Yeah, I agree, and this bears repeating because a lot of Malifaux beginner advice is typically "grab a box that looks cool, and go from there". This is fine for games like 40k and WM/H, where playstyles vary, but largely are some variation of how do you "kill things and hold/deny these points on the table"?
Malifaux crews can drastically vary in the way they work, from small elite crews, to hordes, to summoners, to marker and model manipulators, to condition manipulators and lots in between. Each plays very differently and more importantly wins games differently. So it's very important that your initial crew matches your preferred playstyle(s), or you'll end up frustrated because you're trying to play in ways they're just not intended to work.
 

gribble

Registered User
Validated User
#19
What does that mean?
It means your opponent can wipe out all of your models, and you can still win (because despite losing all your dudes, you still accomplished the objectives better).

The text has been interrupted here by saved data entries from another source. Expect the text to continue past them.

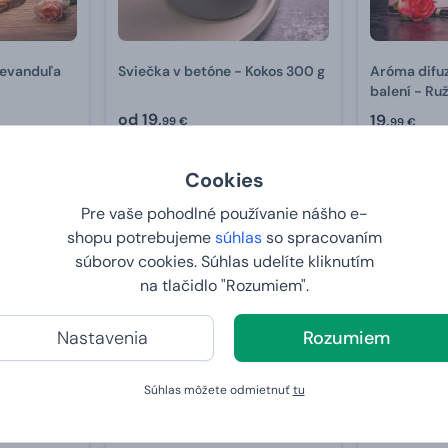
Levanduľa
Sviečka v betóne - Kokos 300 g
Aróma difu
balení - Ru
od
19,
19,
99 €
99 €
U VÁS:
11.8.2026
U VÁS:
11
Cookies
Pre vaše pohodlné používanie nášho e-
shopu potrebujeme
súhlas
so spracovaním
súborov cookies. Súhlas udelíte kliknutím
na tlačidlo "Rozumiem".
Nastavenia
Rozumiem
Súhlas môžete odmietnuť
tu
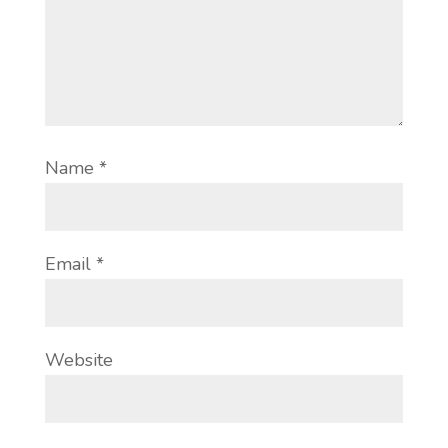
Name
*
Email
*
Website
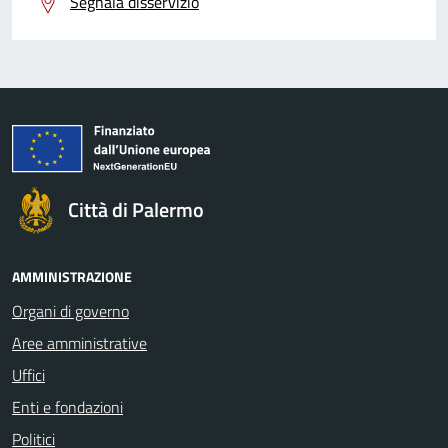
Segnala disservizio
Città di Palermo
AMMINISTRAZIONE
Organi di governo
Aree amministrative
Uffici
Enti e fondazioni
Politici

I wouldn't say it's a *common* occurrence in Malifaux, but it can happen and unlike pretty much every other wargame it's at least possible. What's much more likely is that you'll lose 80% of your crew, but still pull off a win. That kind of thing happens all the time. :)

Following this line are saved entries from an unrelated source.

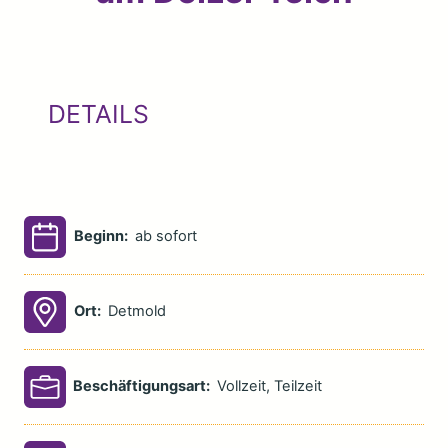
DETAILS
Beginn:
ab sofort
Ort:
Detmold
Beschäftigungsart:
Vollzeit
,
Teilzeit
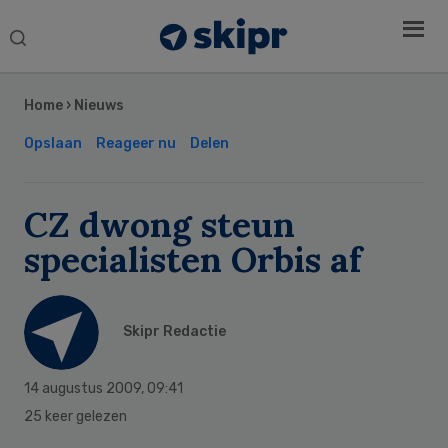
Search
this
Secondary
website
Sidebar
Home
›
Nieuws
Opslaan
Reageer nu
Delen
CZ dwong steun
specialisten Orbis af
Skipr Redactie
14 augustus 2009
,
09:41
25 keer gelezen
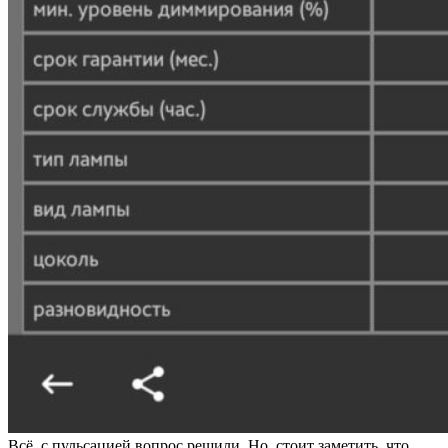
Всё, с пульсацией вопрос решили. Но, стоит заметить, что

With pretty much every other game, your objective (either directly or indirectly) is to kill your opponents dudes. With Malifaux, killing your opponents dudes is only useful in so far as it allows you to accomplish your objectives, and denies your opponent from accomplishing theirs. Killing your opponents models can actually be harmful to your chances of winning, something I haven't seen in any other wargame (there are some objectives that give you VP when your opponent kills one or more of your dudes for example, or others which require your opponent to have models alive so you can score from them).

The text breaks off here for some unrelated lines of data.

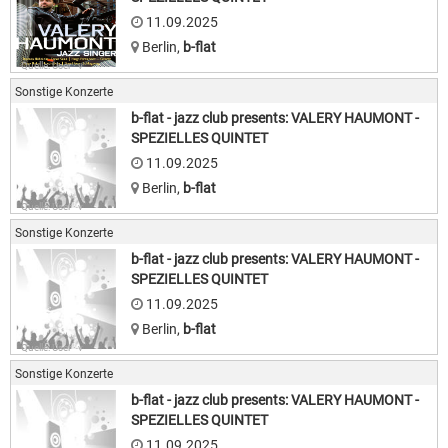
11.09.2025
Berlin
,
b-flat
Quelle: User · v
Sonstige Konzerte
b-flat - jazz club presents: VALERY HAUMONT -
SPEZIELLES QUINTET
11.09.2025
Berlin
,
b-flat
Quelle: User · v
Sonstige Konzerte
b-flat - jazz club presents: VALERY HAUMONT -
SPEZIELLES QUINTET
11.09.2025
Berlin
,
b-flat
Quelle: User · v
Sonstige Konzerte
b-flat - jazz club presents: VALERY HAUMONT -
SPEZIELLES QUINTET
11.09.2025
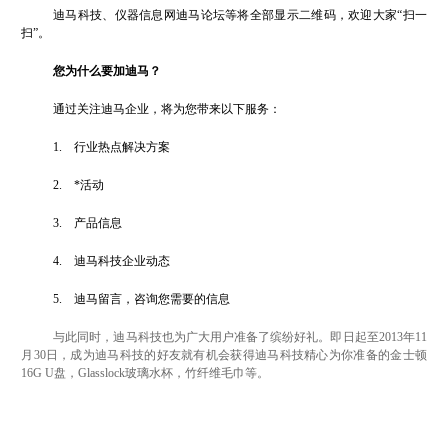
迪马科技、仪器信息网迪马论坛等将全部显示二维码，欢迎大家“扫一
扫”。
您为什么要加迪马？
通过关注迪马企业，将为您带来以下服务：
1.
行业热点解决方案
2.
*活动
3.
产品信息
4.
迪马科技企业动态
5.
迪马留言，咨询您需要的信息
与此同时，迪马科技也为广大用户准备了缤纷好礼。
即日起至
2013
年
11
月
30
日，
成为迪马科技的好友就有机会获得迪马科技精心为你准备的金士顿
16G U
盘，
Glasslock
玻璃水杯，竹纤维毛巾等。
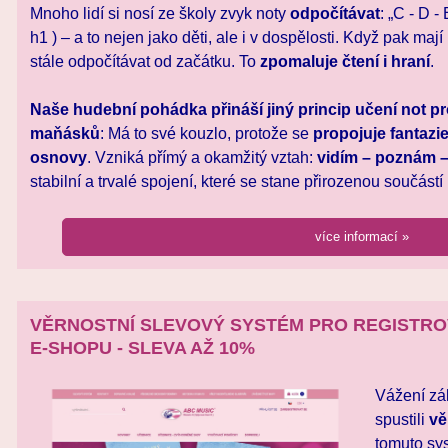
Mnoho lidí si nosí ze školy zvyk noty
odpočítávat
: „C - D -
h1 ) – a to nejen jako děti, ale i v dospělosti. Když pak mají
stále odpočítávat od začátku. To
zpomaluje čtení i hraní
.
Naše hudební pohádka přináší jiný princip učení not p
maňásků
: Má to své kouzlo, protože se
propojuje fantazi
osnovy
. Vzniká přímý a okamžitý vztah:
vidím – poznám – 
stabilní a trvalé spojení, které se stane přirozenou součástí
více informací »
VĚRNOSTNÍ SLEVOVÝ SYSTÉM PRO REGISTRO
E-SHOPU - SLEVA AŽ 10%
Vážení zák
spustili
vě
tomuto sy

It certainly requires a bit of time to adjust, coming from other wargames. I've noticed there are at least 3 phases to learning Malifaux. Phase 1 is when you play it like any other game and just try to kill all your opponents models. Phase 2 is when you start focusing more on scoring VP than killing. Phase 3 is when you start to focus on denying your opponent VP. That's when you've really started to master Malifaux.